» Materials provided
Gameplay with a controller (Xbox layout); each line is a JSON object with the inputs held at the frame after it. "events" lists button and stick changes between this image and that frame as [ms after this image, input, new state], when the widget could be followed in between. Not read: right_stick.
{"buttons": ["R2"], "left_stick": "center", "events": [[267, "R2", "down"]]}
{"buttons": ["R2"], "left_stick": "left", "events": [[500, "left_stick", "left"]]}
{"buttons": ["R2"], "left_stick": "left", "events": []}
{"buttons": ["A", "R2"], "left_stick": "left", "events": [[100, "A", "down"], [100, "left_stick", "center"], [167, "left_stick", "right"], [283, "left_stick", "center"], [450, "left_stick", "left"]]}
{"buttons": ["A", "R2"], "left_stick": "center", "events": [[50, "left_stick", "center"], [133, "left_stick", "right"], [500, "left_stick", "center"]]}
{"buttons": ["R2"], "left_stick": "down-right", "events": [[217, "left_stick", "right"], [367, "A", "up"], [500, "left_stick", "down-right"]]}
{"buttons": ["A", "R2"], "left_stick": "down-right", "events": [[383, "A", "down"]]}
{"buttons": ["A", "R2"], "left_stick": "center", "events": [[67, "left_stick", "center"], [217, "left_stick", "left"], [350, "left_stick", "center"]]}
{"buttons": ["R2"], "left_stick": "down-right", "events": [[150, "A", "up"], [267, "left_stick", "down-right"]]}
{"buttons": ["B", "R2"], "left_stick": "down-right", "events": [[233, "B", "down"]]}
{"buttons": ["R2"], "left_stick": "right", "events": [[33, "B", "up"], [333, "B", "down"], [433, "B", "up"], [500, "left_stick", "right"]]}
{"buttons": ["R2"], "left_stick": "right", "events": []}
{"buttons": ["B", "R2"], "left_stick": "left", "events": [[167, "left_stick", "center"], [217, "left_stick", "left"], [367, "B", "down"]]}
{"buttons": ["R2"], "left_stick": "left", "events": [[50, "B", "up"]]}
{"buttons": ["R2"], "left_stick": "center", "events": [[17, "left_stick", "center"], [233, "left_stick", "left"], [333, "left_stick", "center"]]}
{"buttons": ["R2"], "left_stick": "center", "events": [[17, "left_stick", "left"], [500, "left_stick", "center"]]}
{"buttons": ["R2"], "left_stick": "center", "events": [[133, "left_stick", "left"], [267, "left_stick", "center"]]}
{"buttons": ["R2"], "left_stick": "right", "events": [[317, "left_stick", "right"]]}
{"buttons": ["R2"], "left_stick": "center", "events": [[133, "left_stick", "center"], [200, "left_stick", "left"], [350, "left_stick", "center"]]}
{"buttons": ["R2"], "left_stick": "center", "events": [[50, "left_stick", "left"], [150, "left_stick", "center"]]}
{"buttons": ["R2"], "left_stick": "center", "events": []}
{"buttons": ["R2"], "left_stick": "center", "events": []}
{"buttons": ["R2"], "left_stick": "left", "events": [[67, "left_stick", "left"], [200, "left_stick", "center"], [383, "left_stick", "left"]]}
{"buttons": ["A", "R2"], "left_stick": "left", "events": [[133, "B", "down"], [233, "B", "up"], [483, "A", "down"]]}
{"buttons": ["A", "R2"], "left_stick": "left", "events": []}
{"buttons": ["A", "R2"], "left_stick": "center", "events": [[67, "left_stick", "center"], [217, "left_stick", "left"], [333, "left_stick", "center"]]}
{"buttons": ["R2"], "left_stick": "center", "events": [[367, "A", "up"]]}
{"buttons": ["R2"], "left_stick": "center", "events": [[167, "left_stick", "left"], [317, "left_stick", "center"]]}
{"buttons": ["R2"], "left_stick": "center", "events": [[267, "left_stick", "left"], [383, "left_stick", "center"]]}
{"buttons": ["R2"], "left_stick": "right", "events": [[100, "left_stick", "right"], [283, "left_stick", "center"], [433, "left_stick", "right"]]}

» Problem statement
All the records, as written, must be given again.

» Answer to this task
Gameplay with a controller (Xbox layout); each line is a JSON object with the inputs held at the frame after it. "events" lists button and stick changes between this image and that frame as [ms after this image, input, new state], when the widget could be followed in between. Not read: right_stick.
{"buttons": ["R2"], "left_stick": "center", "events": [[267, "R2", "down"]]}
{"buttons": ["R2"], "left_stick": "left", "events": [[500, "left_stick", "left"]]}
{"buttons": ["R2"], "left_stick": "left", "events": []}
{"buttons": ["A", "R2"], "left_stick": "left", "events": [[100, "A", "down"], [100, "left_stick", "center"], [167, "left_stick", "right"], [283, "left_stick", "center"], [450, "left_stick", "left"]]}
{"buttons": ["A", "R2"], "left_stick": "center", "events": [[50, "left_stick", "center"], [133, "left_stick", "right"], [500, "left_stick", "center"]]}
{"buttons": ["R2"], "left_stick": "down-right", "events": [[217, "left_stick", "right"], [367, "A", "up"], [500, "left_stick", "down-right"]]}
{"buttons": ["A", "R2"], "left_stick": "down-right", "events": [[383, "A", "down"]]}
{"buttons": ["A", "R2"], "left_stick": "center", "events": [[67, "left_stick", "center"], [217, "left_stick", "left"], [350, "left_stick", "center"]]}
{"buttons": ["R2"], "left_stick": "down-right", "events": [[150, "A", "up"], [267, "left_stick", "down-right"]]}
{"buttons": ["B", "R2"], "left_stick": "down-right", "events": [[233, "B", "down"]]}
{"buttons": ["R2"], "left_stick": "right", "events": [[33, "B", "up"], [333, "B", "down"], [433, "B", "up"], [500, "left_stick", "right"]]}
{"buttons": ["R2"], "left_stick": "right", "events": []}
{"buttons": ["B", "R2"], "left_stick": "left", "events": [[167, "left_stick", "center"], [217, "left_stick", "left"], [367, "B", "down"]]}
{"buttons": ["R2"], "left_stick": "left", "events": [[50, "B", "up"]]}
{"buttons": ["R2"], "left_stick": "center", "events": [[17, "left_stick", "center"], [233, "left_stick", "left"], [333, "left_stick", "center"]]}
{"buttons": ["R2"], "left_stick": "center", "events": [[17, "left_stick", "left"], [500, "left_stick", "center"]]}
{"buttons": ["R2"], "left_stick": "center", "events": [[133, "left_stick", "left"], [267, "left_stick", "center"]]}
{"buttons": ["R2"], "left_stick": "right", "events": [[317, "left_stick", "right"]]}
{"buttons": ["R2"], "left_stick": "center", "events": [[133, "left_stick", "center"], [200, "left_stick", "left"], [350, "left_stick", "center"]]}
{"buttons": ["R2"], "left_stick": "center", "events": [[50, "left_stick", "left"], [150, "left_stick", "center"]]}
{"buttons": ["R2"], "left_stick": "center", "events": []}
{"buttons": ["R2"], "left_stick": "center", "events": []}
{"buttons": ["R2"], "left_stick": "left", "events": [[67, "left_stick", "left"], [200, "left_stick", "center"], [383, "left_stick", "left"]]}
{"buttons": ["A", "R2"], "left_stick": "left", "events": [[133, "B", "down"], [233, "B", "up"], [483, "A", "down"]]}
{"buttons": ["A", "R2"], "left_stick": "left", "events": []}
{"buttons": ["A", "R2"], "left_stick": "center", "events": [[67, "left_stick", "center"], [217, "left_stick", "left"], [333, "left_stick", "center"]]}
{"buttons": ["R2"], "left_stick": "center", "events": [[367, "A", "up"]]}
{"buttons": ["R2"], "left_stick": "center", "events": [[167, "left_stick", "left"], [317, "left_stick", "center"]]}
{"buttons": ["R2"], "left_stick": "center", "events": [[267, "left_stick", "left"], [383, "left_stick", "center"]]}
{"buttons": ["R2"], "left_stick": "right", "events": [[100, "left_stick", "right"], [283, "left_stick", "center"], [433, "left_stick", "right"]]}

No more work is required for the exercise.